◆ PROBLEM DESCRIPTION ◆
Your answer should consist only of the lines below from the one with "adverteren en analyse." through the one with "Vind uw adviseur.", copied exactly.

Dataset excerpts:
━━━

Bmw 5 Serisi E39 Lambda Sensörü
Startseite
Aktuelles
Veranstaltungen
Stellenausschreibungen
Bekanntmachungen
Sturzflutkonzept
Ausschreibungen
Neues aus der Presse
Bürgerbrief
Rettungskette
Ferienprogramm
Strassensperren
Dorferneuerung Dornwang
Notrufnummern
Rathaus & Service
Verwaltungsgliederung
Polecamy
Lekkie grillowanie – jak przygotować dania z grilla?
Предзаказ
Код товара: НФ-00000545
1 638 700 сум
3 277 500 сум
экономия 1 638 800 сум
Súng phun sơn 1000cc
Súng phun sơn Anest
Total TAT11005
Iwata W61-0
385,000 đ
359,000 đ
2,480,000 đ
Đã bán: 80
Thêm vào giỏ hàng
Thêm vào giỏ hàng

━━━

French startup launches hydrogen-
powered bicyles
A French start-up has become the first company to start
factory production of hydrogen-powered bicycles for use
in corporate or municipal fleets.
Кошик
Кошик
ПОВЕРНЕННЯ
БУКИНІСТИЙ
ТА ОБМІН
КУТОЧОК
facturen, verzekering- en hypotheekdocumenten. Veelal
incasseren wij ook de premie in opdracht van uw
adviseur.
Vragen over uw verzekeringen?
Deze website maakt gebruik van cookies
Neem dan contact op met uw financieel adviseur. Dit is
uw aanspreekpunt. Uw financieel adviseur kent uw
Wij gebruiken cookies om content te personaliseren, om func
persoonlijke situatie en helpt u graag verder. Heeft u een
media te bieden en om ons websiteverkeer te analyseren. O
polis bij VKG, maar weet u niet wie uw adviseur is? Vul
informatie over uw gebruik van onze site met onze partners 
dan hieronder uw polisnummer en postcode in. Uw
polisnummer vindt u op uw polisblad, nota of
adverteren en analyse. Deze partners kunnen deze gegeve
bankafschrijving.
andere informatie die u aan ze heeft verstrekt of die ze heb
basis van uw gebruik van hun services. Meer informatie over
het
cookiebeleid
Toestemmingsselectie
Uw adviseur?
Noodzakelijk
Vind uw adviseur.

━━━

◆ ANSWER SPACE ◆
adverteren en analyse. Deze partners kunnen deze gegeve
bankafschrijving.
andere informatie die u aan ze heeft verstrekt of die ze heb
basis van uw gebruik van hun services. Meer informatie over
het
cookiebeleid
Toestemmingsselectie
Uw adviseur?
Noodzakelijk
Vind uw adviseur.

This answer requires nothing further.